Massimo Recalcati, in un articolo su Repubblica, affronta il tema del disagio scolastico, che sarebbe proprio dell’istituzione scolastica stessa e non solamente di studenti, genitori e professori. L’origine del disagio sarebbe nel collasso del discorso educativo, che fatica ad affermarsi: in un’epoca in cui il culto individuale è al primo posto, infatti, l’educazione viene ridotta ad un addestramento al conformismo secondo lo psicoanalista. “Uno dei fraintendimenti maggiori che stiamo vivendo è quello che confonde il piano delle regole con quello del senso della Legge. L’educazione non coincide con la regolazione della vita, ma con la sua umanizzazione” scrive su Repubblica.
Il rispetto delle regole è spesso invocato come condizione per garantire la costruzione della cittadinanza ma “quello che si dimentica è che le regole sono solo degli impedimenti esterni che agiscono sul comportamento volendone limitare gli eccessi”. L’educazione non andrebbe dunque concepita a partire dalle regole: il compito della scuola dovrebbe essere più alto e dovrebbe trasmettere il senso della Legge “al di là del rispetto formale delle regole”.
Recalcati: “Scuola allo sbando, ecco perché”
Secondo Massimo Recalcati, oggi “la scuola è allo sbando — come allo sbando è il discorso educativo — perché è sempre più difficile far esistere e trasmettere da una generazione all’altra il senso della Legge come condizione della possibilità vitale del desiderio. Nondimeno, il senso della Legge non si rianima guardando al passato, rimpiangendo nostalgicamente una Scuola disciplinare, pre-Sessantotto, fondata sugli ideali patriarcali dell’obbedienza e dell’autoritarismo”. Secondo lo psicanalista, la scuola deve umanizzare la vita: questo non passa attraverso la riesumazione della Legge.
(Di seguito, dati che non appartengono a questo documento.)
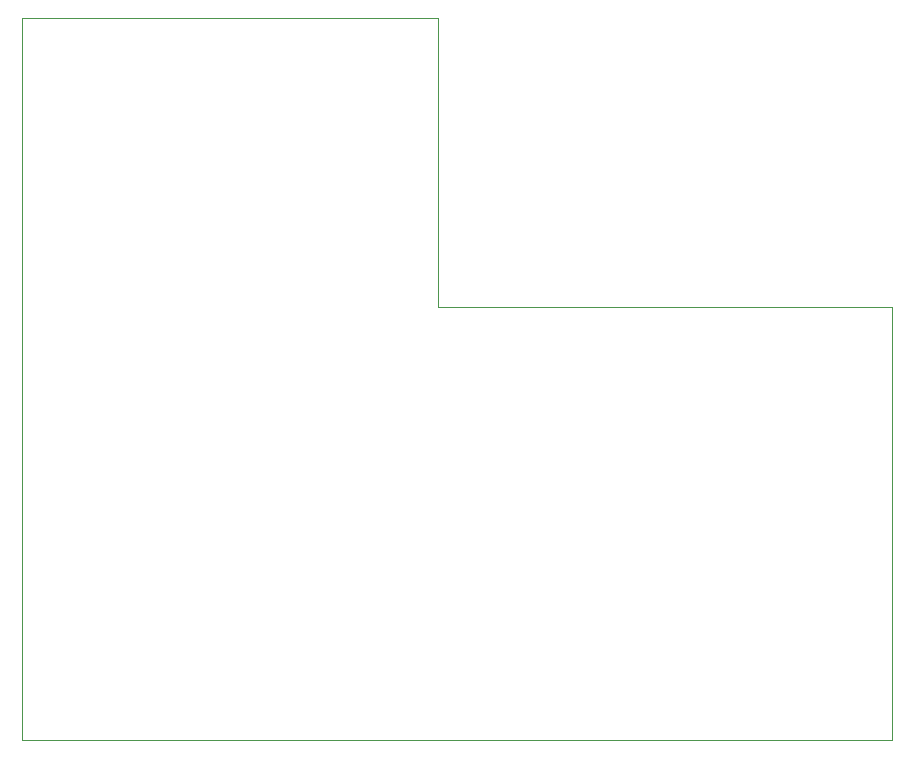
<source format=gm1>
%TF.GenerationSoftware,KiCad,Pcbnew,9.0.3*%
%TF.CreationDate,2026-01-26T00:41:47+02:00*%
%TF.ProjectId,SDCards,53444361-7264-4732-9e6b-696361645f70,rev?*%
%TF.SameCoordinates,Original*%
%TF.FileFunction,Profile,NP*%
%FSLAX46Y46*%
G04 Gerber Fmt 4.6, Leading zero omitted, Abs format (unit mm)*
G04 Created by KiCad (PCBNEW 9.0.3) date 2026-01-26 00:41:47*
%MOMM*%
%LPD*%
G01*
G04 APERTURE LIST*
%TA.AperFunction,Profile*%
%ADD10C,0.050000*%
%TD*%
G04 APERTURE END LIST*
D10*
X69500000Y-125100000D02*
X143190000Y-125100000D01*
X69500000Y-64000000D02*
X69500000Y-125100000D01*
X69500000Y-64000000D02*
X104690000Y-64000000D01*
X143190000Y-88430000D02*
X143190000Y-125100000D01*
X104700000Y-88430000D02*
X143190000Y-88430000D01*
X104690000Y-64000000D02*
X104700000Y-88430000D01*
M02*

</source>
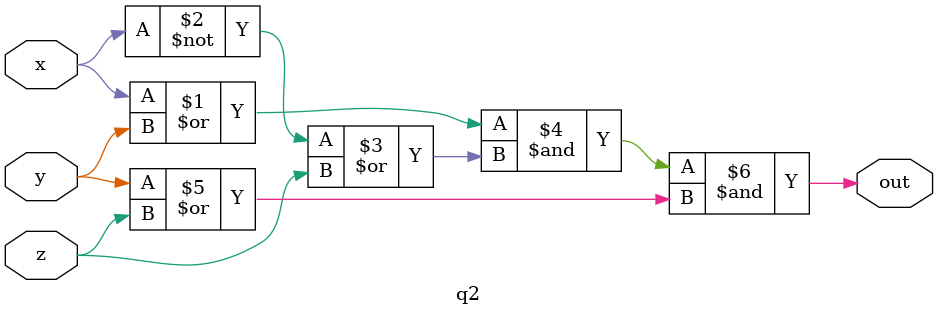
<source format=v>

module q2 (
    input wire x,
    input wire y,
    input wire z,
    output wire out
);

    assign out = (x | y) & (~x | z) & (y | z);

endmodule


</source>
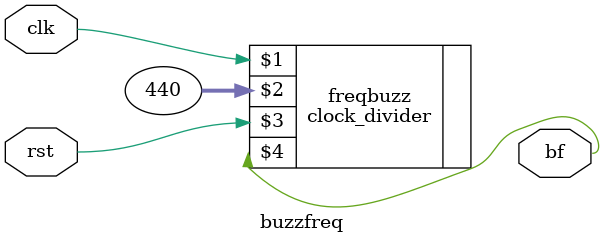
<source format=sv>
module buzzfreq(input clk, input rst, output bf);

	clock_divider freqbuzz(clk, 440, rst, bf);

endmodule
</source>
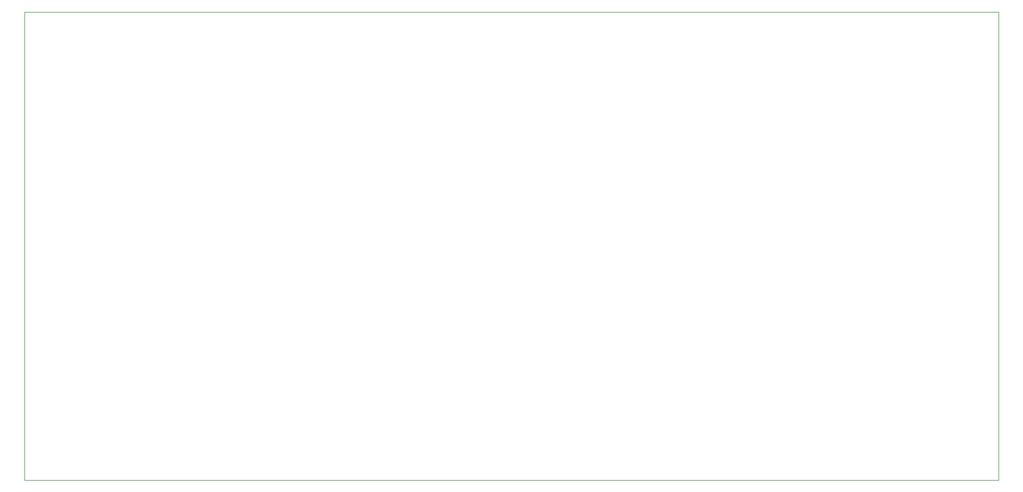
<source format=gm1>
G04 #@! TF.GenerationSoftware,KiCad,Pcbnew,9.0.1*
G04 #@! TF.CreationDate,2025-07-04T11:18:44+02:00*
G04 #@! TF.ProjectId,SecondTry,5365636f-6e64-4547-9279-2e6b69636164,rev?*
G04 #@! TF.SameCoordinates,Original*
G04 #@! TF.FileFunction,Profile,NP*
%FSLAX46Y46*%
G04 Gerber Fmt 4.6, Leading zero omitted, Abs format (unit mm)*
G04 Created by KiCad (PCBNEW 9.0.1) date 2025-07-04 11:18:44*
%MOMM*%
%LPD*%
G01*
G04 APERTURE LIST*
G04 #@! TA.AperFunction,Profile*
%ADD10C,0.038100*%
G04 #@! TD*
G04 APERTURE END LIST*
D10*
X84250000Y-67000000D02*
X84250000Y-140000000D01*
X84250000Y-140000000D02*
X236000000Y-140000000D01*
X84250000Y-67000000D02*
X236000000Y-67000000D01*
X236000000Y-67000000D02*
X236000000Y-140000000D01*
M02*

</source>
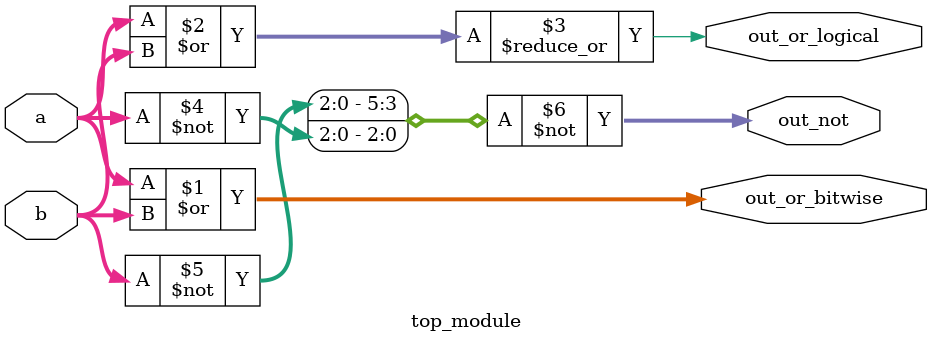
<source format=sv>
module top_module(
  input [2:0] a,
  input [2:0] b,
  output [2:0] out_or_bitwise,
  output out_or_logical,
  output [5:0] out_not
);

  assign out_or_bitwise = a | b;
  assign out_or_logical = |(a | b);
  assign out_not = ~{~b, ~a};

endmodule

</source>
Per lo psicanalista andrebbe invece ridato valore non solamente al voto in condotta ma anche alla funzione degli insegnanti “in un quadro di riforma complessiva dei piani di studio che favorisca le inclinazioni singolari degli allievi come già accade da tempo in altre parti del mondo”. Non si può pretendere che gli alunni rispettino i docenti “se lo Stato è il primo a non riconoscerne il valore” e a “umiliare la professionalità”. La scuola senza prove non esiste ma “le prove e le valutazioni non devono riguardare solo gli studenti ma soprattutto chi insegna” secondo Recalcati.